September 23, 1595
Led by Fray Juan de Silva, the Spanish began an intensive missionary campaign in the North American southeast. In two years time, 1,500 Native Americans in what is now Florida, Georgia and South Carolina became Roman Catholics.
September 23, 1857
The 4th great Awakening began this day with six people in attendance praying.
American’s moral recovery began when Jeremiah Lanphier, a concerned layman, started a noon prayer meeting for New York businessmen. Only six people came to the first prayer meeting on September 23, 1857 on the third floor of the “Consistory” of the Old Dutch Reformed Church on Fulton Street. By spring daily prayer meetings sprang up in many locations and daily attendance grew to 10,000. America’s greatest spiritual awakening was underway.
September 23, 1931
The Apostolic Church arrived in Nigeria through missionary delegates from the United Kingdom: D.P. Williams, A. Turnbull, and W.J Williams. Their journey to Nigeria that year was in response to an invitation from leaders of the Great Revival in the Nigerian church.
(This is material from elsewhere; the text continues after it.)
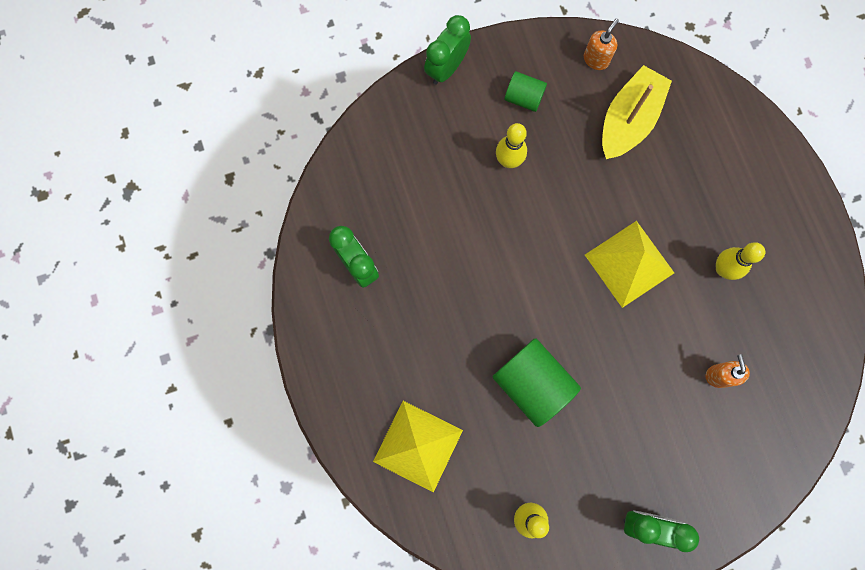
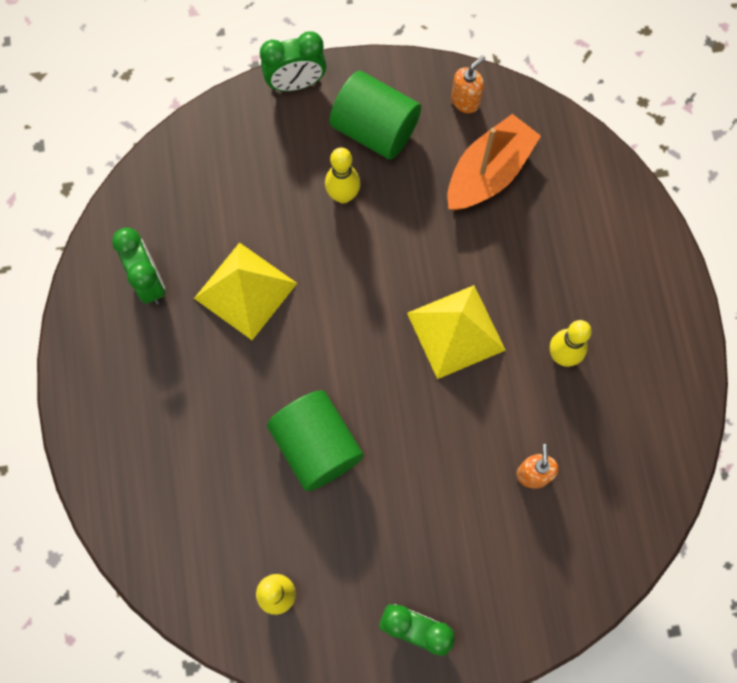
camera: 10 degrees right, 5 degrees down
(417, 445) = (171, 492): yellow pyramid -> yellow pyramid (245, 290)
(446, 67) = (296, 83): green clock -> green clock turned 150 degrees counterclockwise
(523, 98) = (375, 129): green cylinder -> green cylinder, size x1.80
(629, 120) = (489, 173): yellow boat -> orange boat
The Apostolic Church Nigeria is a Pentecostal Christian denomination in Nigeria with its national headquarters at Olorunda Ketu, Lagos and international headquarters in Penygroes, UK.
September 23, 1857
Layman-turned-evangelist Jeremiah C. Lanphier holds a lunchtime prayer meeting for businessmen on Fulton Street in New York City. At first, no one shows up, but by the program's third week, the 40 participants requested daily meetings. Other cities begin similar programs, and a revival—sometimes called "The Third Great Awakening"—catches fire across America.
September 23, 1950
Timothy James Keller was born. He was an American Calvinist pastor, preacher, theologian, and Christian apologist. He was the chairman and co-founder of Redeemer City to City, which trains pastors for service around the world. He was also the founding pastor of Redeemer Presbyterian Church in New York City and the author of The New York Times bestselling books The Prodigal God: Recovering the Heart of the Christian Faith (2008), Prayer: Experiencing Awe and Intimacy with God (2014), and The Reason for God: Belief in an Age of Skepticism (2008).
Keller shunned the label "evangelical" because of its political and fundamentalist connotation, preferring to call himself orthodox because "he believes in the importance of personal conversion or being 'born again,' and the full authority of the Bible."
He identified with Calvinist theology, although he had been critiqued by some in that tradition for his interpretation of its doctrines. He was described as a "doctrine-friendly emerging pastor".